Placing the cross in its stand was like threading a needle. Its post was round but scarcely an inch in diameter. To support the rest of its heavy shape, its stand – a round tube just larger than the diameter of the cross – rose nearly a foot off the ground. With the cross's top towering over my head I stabbed at the stand and missed to the left, then clanked it too far forward. I had broken a sweat by the time I wiggled the cross back and forth and the friction of steel on steel met its post with support. The service began and I flawlessly held the gigantic book for the opening prayer; the lector read and the choir sang the responsorial psalm.

While my success had been limited up to this point, I had made a cardinal mistake as an altar server. The morning had been cool and I’d chosen a wool sweater to wear beneath my cassock. As the mass continued on, my insulating layers cooked like a crock pot. The intensity of the heat came in waves, and waves of nausea came with its intensity. My face was a lobster and my hands clams. I ran their sweaty surfaces down my thighs and slowed my breathing. Just relax, Kelsey. Get through the mass and you’ll be fine. You’re just nervous.

And then I was swept with the feeling you get just before you vomit. Your muscles drain themselves of power and you tend to shake like you’ve just run a marathon. Your mouth goes dry like you’ve swallowed soda crackers without water.

Was I going to ruin my years of anticipation as an altar server? Not if I could help it. I stood my ground and swallowed gingerly. And swallowed again. And closed my eyes.
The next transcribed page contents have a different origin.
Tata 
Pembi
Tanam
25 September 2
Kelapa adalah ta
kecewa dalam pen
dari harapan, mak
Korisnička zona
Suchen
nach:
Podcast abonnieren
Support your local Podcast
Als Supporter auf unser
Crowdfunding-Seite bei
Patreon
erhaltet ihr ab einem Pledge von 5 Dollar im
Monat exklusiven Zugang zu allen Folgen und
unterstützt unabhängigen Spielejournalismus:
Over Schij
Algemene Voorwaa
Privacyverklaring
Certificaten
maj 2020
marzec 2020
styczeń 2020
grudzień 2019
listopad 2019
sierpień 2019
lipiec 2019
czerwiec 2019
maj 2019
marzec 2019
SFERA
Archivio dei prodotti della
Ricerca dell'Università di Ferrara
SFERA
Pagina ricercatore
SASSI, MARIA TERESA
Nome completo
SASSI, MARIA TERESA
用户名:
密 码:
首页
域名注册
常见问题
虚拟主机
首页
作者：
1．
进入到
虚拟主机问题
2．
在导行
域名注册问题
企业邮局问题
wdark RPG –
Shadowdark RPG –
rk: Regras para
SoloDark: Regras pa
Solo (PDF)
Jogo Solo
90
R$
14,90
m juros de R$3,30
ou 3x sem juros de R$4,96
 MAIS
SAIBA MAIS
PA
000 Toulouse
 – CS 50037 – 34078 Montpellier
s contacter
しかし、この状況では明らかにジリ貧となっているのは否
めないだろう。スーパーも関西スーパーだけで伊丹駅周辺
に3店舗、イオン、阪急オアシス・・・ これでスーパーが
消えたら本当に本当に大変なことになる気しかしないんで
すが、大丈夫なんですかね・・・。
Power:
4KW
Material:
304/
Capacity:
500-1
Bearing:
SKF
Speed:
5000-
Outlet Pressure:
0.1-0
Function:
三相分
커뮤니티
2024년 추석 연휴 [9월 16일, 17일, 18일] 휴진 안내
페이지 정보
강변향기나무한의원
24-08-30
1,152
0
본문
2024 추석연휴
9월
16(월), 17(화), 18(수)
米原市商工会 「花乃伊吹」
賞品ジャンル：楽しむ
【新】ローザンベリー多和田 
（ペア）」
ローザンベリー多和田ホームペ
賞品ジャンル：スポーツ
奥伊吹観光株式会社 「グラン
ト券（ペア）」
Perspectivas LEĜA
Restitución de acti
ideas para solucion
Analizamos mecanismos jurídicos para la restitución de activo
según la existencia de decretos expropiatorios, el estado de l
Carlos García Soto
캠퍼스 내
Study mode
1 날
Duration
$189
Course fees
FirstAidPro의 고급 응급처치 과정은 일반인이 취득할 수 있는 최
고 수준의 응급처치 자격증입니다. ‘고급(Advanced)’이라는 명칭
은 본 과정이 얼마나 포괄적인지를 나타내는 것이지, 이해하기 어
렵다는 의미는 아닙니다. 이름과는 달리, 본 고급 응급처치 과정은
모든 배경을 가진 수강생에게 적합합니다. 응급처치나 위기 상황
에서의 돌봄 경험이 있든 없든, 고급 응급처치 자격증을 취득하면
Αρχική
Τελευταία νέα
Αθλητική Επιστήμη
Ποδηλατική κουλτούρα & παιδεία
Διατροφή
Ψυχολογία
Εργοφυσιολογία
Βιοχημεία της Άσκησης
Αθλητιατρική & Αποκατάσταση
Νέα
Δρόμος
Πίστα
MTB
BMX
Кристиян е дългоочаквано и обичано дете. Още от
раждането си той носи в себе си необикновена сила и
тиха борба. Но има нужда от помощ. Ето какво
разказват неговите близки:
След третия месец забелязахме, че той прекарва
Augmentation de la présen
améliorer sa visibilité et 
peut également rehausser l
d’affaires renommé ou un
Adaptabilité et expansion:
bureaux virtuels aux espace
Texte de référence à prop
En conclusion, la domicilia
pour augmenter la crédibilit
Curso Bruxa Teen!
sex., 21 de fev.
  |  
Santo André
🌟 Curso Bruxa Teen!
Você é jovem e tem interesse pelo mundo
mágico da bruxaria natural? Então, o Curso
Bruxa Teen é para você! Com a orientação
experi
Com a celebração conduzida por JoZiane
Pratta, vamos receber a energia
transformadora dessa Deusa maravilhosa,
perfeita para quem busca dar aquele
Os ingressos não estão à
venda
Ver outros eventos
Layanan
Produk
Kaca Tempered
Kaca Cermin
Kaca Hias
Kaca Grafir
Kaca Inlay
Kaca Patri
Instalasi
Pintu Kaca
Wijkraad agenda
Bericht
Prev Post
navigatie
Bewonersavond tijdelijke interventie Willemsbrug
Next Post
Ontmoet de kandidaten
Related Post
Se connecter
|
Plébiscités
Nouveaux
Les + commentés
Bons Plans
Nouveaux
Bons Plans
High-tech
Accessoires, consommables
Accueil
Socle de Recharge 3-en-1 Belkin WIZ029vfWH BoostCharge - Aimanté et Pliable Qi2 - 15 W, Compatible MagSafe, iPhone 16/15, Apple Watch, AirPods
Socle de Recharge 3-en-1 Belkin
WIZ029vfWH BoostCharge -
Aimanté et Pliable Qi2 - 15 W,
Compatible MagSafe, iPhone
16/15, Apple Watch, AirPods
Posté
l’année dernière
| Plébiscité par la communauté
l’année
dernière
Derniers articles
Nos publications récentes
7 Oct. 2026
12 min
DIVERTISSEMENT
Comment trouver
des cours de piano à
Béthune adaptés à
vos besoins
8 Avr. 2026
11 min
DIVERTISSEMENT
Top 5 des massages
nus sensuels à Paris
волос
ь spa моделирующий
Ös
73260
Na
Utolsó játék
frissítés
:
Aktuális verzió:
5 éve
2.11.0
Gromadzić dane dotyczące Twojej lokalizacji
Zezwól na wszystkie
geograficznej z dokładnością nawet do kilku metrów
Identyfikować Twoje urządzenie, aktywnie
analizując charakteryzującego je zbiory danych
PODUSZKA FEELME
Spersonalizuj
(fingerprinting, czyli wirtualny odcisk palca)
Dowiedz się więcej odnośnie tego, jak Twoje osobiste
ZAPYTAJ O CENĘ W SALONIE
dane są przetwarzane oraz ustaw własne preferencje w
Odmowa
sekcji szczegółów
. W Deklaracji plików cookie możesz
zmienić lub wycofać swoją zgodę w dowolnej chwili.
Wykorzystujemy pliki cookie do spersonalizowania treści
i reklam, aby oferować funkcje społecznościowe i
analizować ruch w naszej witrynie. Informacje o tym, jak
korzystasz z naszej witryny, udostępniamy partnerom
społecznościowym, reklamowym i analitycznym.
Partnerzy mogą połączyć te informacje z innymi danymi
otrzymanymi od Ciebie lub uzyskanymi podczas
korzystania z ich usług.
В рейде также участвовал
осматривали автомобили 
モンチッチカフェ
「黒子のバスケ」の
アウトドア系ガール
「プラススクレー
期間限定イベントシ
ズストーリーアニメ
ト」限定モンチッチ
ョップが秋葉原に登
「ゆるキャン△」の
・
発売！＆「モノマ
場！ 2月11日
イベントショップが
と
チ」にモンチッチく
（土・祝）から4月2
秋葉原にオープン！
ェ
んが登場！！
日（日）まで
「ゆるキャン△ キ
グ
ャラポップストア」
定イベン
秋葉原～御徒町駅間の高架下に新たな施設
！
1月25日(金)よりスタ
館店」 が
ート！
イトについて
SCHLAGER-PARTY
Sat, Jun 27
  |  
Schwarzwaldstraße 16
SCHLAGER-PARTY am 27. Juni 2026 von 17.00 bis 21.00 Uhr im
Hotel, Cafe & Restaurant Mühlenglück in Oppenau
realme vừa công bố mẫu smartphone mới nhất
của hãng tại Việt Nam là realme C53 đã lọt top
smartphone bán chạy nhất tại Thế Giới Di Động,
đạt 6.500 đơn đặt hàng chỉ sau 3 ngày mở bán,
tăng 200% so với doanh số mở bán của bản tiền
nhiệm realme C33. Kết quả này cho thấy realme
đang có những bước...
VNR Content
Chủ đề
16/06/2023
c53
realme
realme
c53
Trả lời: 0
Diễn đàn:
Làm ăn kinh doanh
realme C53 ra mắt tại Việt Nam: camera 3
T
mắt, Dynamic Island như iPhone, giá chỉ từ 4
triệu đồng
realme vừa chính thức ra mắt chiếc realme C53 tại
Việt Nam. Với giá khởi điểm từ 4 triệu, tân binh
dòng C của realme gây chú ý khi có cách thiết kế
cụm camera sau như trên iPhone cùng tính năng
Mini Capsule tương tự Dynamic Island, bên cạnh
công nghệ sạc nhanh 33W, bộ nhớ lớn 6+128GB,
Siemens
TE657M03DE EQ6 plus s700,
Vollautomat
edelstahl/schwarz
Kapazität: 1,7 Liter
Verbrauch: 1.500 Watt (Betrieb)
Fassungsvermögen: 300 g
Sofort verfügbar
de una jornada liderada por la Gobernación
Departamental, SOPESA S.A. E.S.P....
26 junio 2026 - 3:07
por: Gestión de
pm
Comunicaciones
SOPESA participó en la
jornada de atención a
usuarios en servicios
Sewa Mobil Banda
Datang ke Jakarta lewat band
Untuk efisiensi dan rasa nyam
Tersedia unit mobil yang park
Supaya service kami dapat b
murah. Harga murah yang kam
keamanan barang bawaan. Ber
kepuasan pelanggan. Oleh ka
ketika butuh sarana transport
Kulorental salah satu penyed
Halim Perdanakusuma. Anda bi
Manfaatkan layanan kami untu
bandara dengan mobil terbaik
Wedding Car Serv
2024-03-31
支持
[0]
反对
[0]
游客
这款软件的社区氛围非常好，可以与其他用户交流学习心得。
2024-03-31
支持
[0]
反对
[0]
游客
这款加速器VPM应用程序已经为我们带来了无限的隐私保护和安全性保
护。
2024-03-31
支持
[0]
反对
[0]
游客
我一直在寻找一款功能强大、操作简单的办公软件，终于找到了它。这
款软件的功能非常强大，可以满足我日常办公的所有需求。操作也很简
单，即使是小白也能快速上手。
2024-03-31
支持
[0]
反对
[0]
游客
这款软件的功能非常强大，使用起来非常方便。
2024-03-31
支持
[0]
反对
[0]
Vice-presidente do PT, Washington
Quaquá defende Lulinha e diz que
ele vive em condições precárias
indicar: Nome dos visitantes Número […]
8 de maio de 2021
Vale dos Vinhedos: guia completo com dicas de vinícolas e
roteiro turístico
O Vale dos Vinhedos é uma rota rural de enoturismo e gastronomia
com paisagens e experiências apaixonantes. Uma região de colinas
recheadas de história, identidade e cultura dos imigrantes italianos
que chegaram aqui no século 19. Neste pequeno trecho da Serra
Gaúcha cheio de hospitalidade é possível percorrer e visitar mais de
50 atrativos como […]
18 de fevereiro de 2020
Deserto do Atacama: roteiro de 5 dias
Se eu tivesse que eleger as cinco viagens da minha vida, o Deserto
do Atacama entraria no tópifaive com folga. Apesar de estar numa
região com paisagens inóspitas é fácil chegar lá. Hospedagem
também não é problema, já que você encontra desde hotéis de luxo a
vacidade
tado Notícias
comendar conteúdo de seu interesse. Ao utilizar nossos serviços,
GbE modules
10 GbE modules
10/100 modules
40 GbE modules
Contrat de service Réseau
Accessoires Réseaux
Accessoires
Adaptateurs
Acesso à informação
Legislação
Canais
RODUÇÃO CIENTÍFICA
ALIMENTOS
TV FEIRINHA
As I perched on the bench next to Fr. Ed’s ornate chair and he delivered his homily, I kneaded my palms and then clenched my fists while the congregation took no apparent notice of my struggle that went something like this: The crackers, the marathon. The crackers, the marathon. Lobster face. Clams. Lobster face. Crackers. Clams. Marathon. Face. Clams. Crackers.

I couldn’t swallow.

But I couldn’t leave my post and abandon my responsibility. I was only eleven, and what was this going to say about slacking off and its relation to the rest of my life? Somebody still needed to symbolically pour the water over Fr. Ed’s hands before the consecration. And I knew how to do it and wasn’t going to leave him out to dry.

But I had a marathon in my muscles and clams in my hands and…

I lost the battle as my breakfast hit my shoes.

I ran to the Sacristy. My mother met me there as tears of stress from both vomiting and sadness squeezed between my eyelids. “I’ve ruined the mass!” I sobbed, “And there’s puke all over the carpet up there!”

Mom took me home and Dad stayed after mass to apply vinegar and water to the soiled, gray carpet of the altar. We dry-cleaned my white cassock, and I could never figure out how my mother was allowed to come back to the sacristy without permission.